The ability of tri-structural isotropic (TRISO) fuel to contain fission products is largely dictated by the quality of the manufacturing process, since most of the fission product release is expected ...to occur due to coating layer failure in a small number of particles containing defects. The Bison fuel performance code has capabilities to predict failure in individual particles, accounting for the presence of defects, and to apply statistical analysis methods to compute the probability of failure in a set of fuel particles.
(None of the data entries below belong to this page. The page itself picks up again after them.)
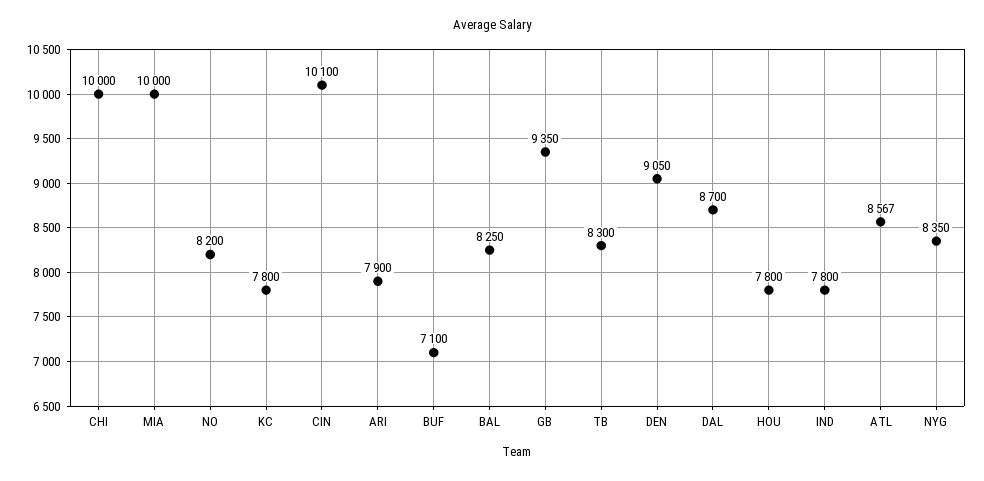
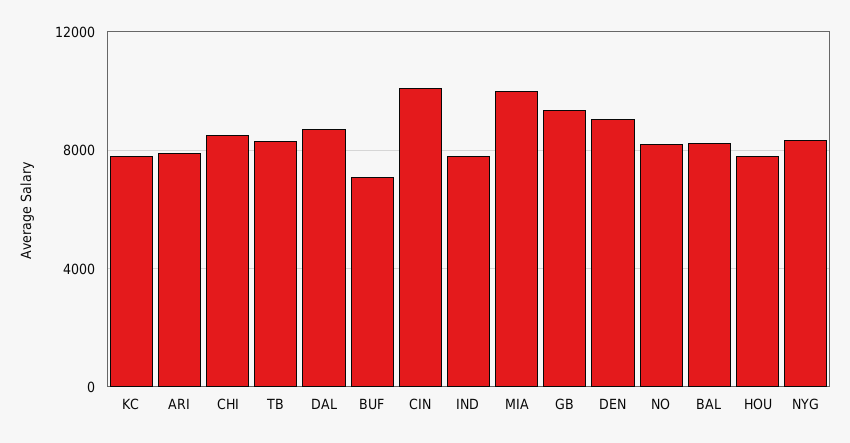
  {
-   "CHI": 10000,
+   "CHI": 8500,
    "MIA": 10000,
    "NO": 8200,
    "KC": 7800,
    "CIN": 10100,
    "ARI": 7900,
    "BUF": 7100,
    "BAL": 8250,
    "GB": 9350,
    "TB": 8300,
    "DEN": 9050,
    "DAL": 8700,
    "HOU": 7800,
    "IND": 7800,
-   "ATL": 8567,
    "NYG": 8350
  }

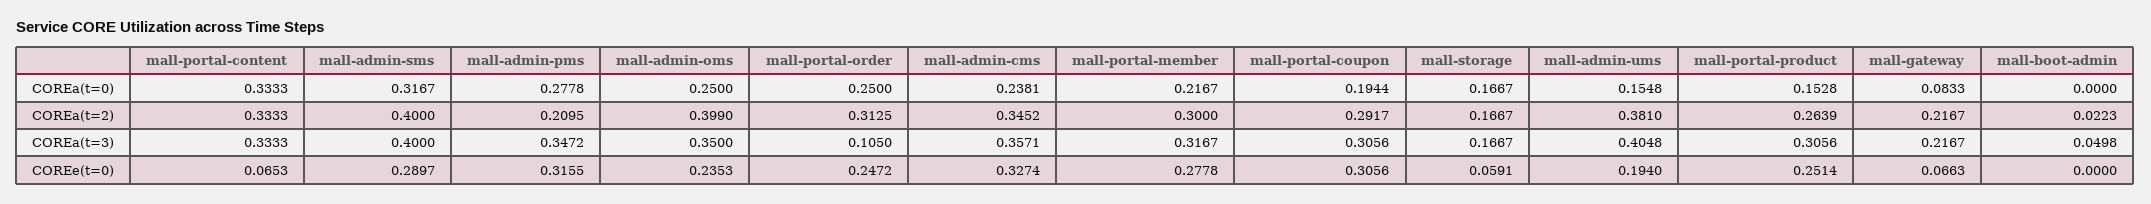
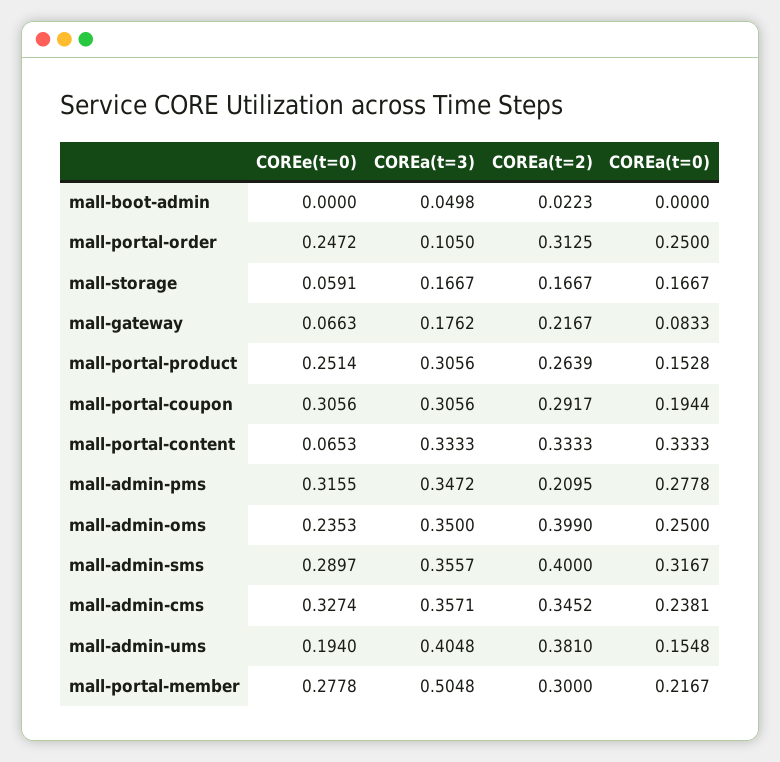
  {
    "mall-portal-content": {
      "COREa(t=0)": 0.3333,
      "COREa(t=2)": 0.3333,
      "COREa(t=3)": 0.3333,
      "COREe(t=0)": 0.0653
    },
    "mall-admin-sms": {
      "COREa(t=0)": 0.3167,
      "COREa(t=2)": 0.4,
-     "COREa(t=3)": 0.4,
+     "COREa(t=3)": 0.3557,
      "COREe(t=0)": 0.2897
    },
    "mall-admin-pms": {
      "COREa(t=0)": 0.2778,
      "COREa(t=2)": 0.2095,
      "COREa(t=3)": 0.3472,
      "COREe(t=0)": 0.3155
    },
    "mall-admin-oms": {
      "COREa(t=0)": 0.25,
      "COREa(t=2)": 0.399,
      "COREa(t=3)": 0.35,
      "COREe(t=0)": 0.2353
    },
    "mall-portal-order": {
      "COREa(t=0)": 0.25,
      "COREa(t=2)": 0.3125,
      "COREa(t=3)": 0.105,
      "COREe(t=0)": 0.2472
    },
    "mall-admin-cms": {
      "COREa(t=0)": 0.2381,
      "COREa(t=2)": 0.3452,
      "COREa(t=3)": 0.3571,
      "COREe(t=0)": 0.3274
    },
    "mall-portal-member": {
      "COREa(t=0)": 0.2167,
      "COREa(t=2)": 0.3,
-     "COREa(t=3)": 0.3167,
+     "COREa(t=3)": 0.5048,
      "COREe(t=0)": 0.2778
    },
    "mall-portal-coupon": {
      "COREa(t=0)": 0.1944,
      "COREa(t=2)": 0.2917,
      "COREa(t=3)": 0.3056,
      "COREe(t=0)": 0.3056
    },
    "mall-storage": {
      "COREa(t=0)": 0.1667,
      "COREa(t=2)": 0.1667,
      "COREa(t=3)": 0.1667,
      "COREe(t=0)": 0.0591
    },
    "mall-admin-ums": {
      "COREa(t=0)": 0.1548,
      "COREa(t=2)": 0.381,
      "COREa(t=3)": 0.4048,
      "COREe(t=0)": 0.194
    },
    "mall-portal-product": {
      "COREa(t=0)": 0.1528,
      "COREa(t=2)": 0.2639,
      "COREa(t=3)": 0.3056,
      "COREe(t=0)": 0.2514
    },
    "mall-gateway": {
      "COREa(t=0)": 0.0833,
      "COREa(t=2)": 0.2167,
-     "COREa(t=3)": 0.2167,
+     "COREa(t=3)": 0.1762,
      "COREe(t=0)": 0.0663
    },
    "mall-boot-admin": {
      "COREa(t=0)": 0,
      "COREa(t=2)": 0.0223,
      "COREa(t=3)": 0.0498,
      "COREe(t=0)": 0
    }
  }

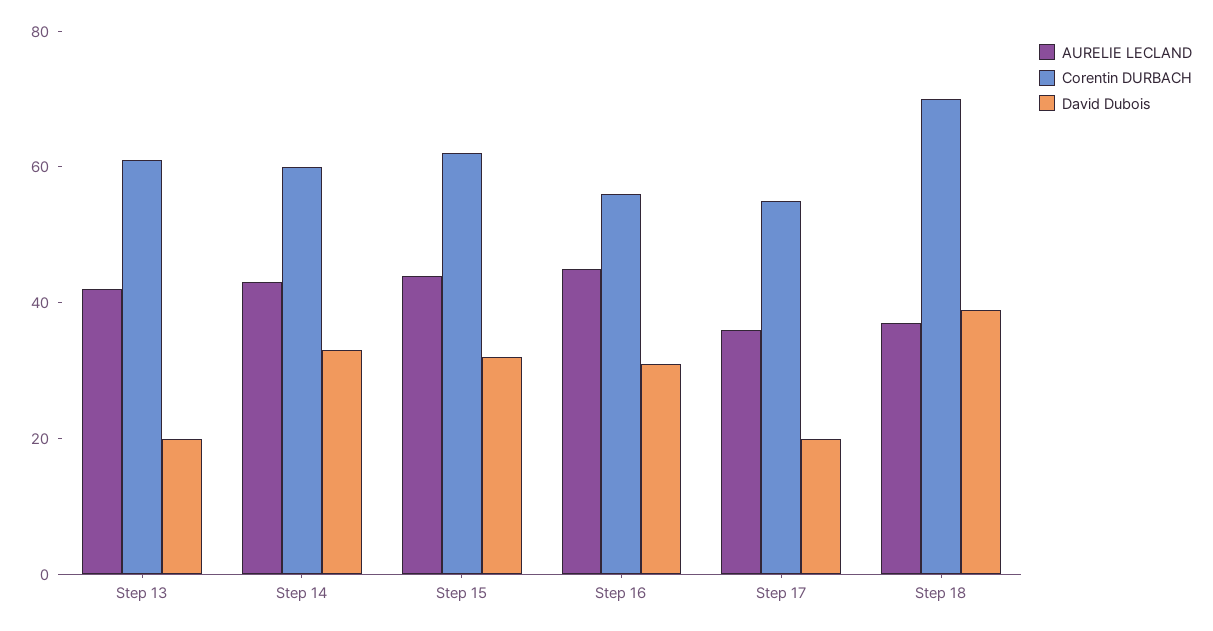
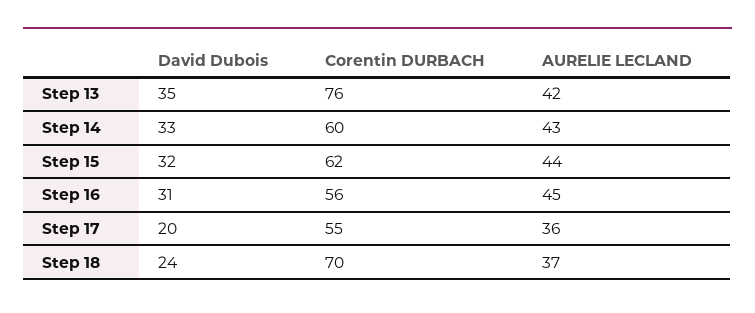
  {
    "AURELIE LECLAND": {
      "Step 13": 42,
      "Step 14": 43,
      "Step 15": 44,
      "Step 16": 45,
      "Step 17": 36,
      "Step 18": 37
    },
    "Corentin DURBACH": {
-     "Step 13": 60,
+     "Step 13": 76,
      "Step 14": 60,
      "Step 15": 62,
      "Step 16": 56,
      "Step 17": 55,
      "Step 18": 70
    },
    "David Dubois": {
-     "Step 13": 20,
+     "Step 13": 35,
      "Step 14": 33,
      "Step 15": 32,
      "Step 16": 31,
      "Step 17": 20,
-     "Step 18": 40
+     "Step 18": 24
    }
  }

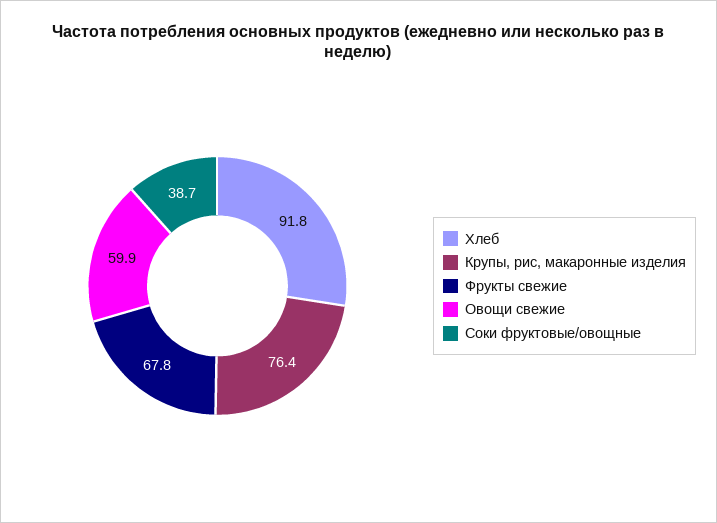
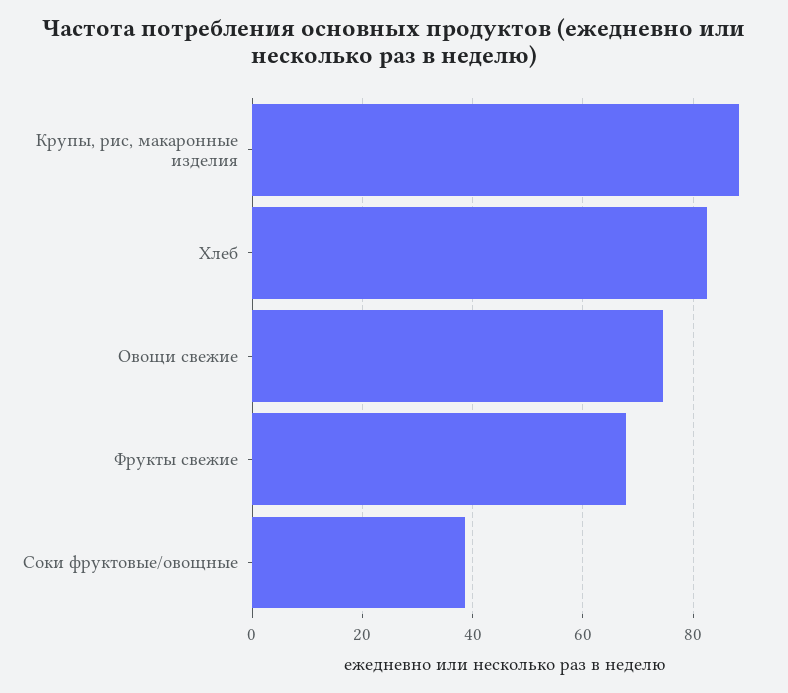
  {
-   "Хлеб": 91.8,
+   "Хлеб": 82,
-   "Крупы, рис, макаронные изделия": 76.4,
+   "Крупы, рис, макаронные изделия": 88,
    "Фрукты свежие": 67.8,
-   "Овощи свежие": 59.9,
+   "Овощи свежие": 74,
    "Соки фруктовые/овощные": 38.7
  }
Bison has recently undergone significant development both to improve its physical representations of fuel particle behavior and to improve the efficiency of its statistical failure calculations. Physical model improvements include new capabilities to account for the pressure generated by fission gases on inner pyrolytic carbon (IPyC) crack surfaces and to use local material coordinate orientation to accurately incorporate the anisotropy in the material properties in aspherical particles. To improve statistical modeling efficency, a direct integration approach which involves directly integrating the failure probability function associated with statistically varying parameters has been developed. The direct integration approach is much more efficient than the Monte Carlo (MC) schemes commenly employed, and allows Bison to directly run high-dimensional fuel performance models, which improves the accuracy of failure probability calculations. A set of benchmark problems is considered here to compare the MC and direct integration approaches, and a statistical failure analysis of compacts in the Advanced Gas Reactor (AGR)-2 experiments is performed using the direct integration approach.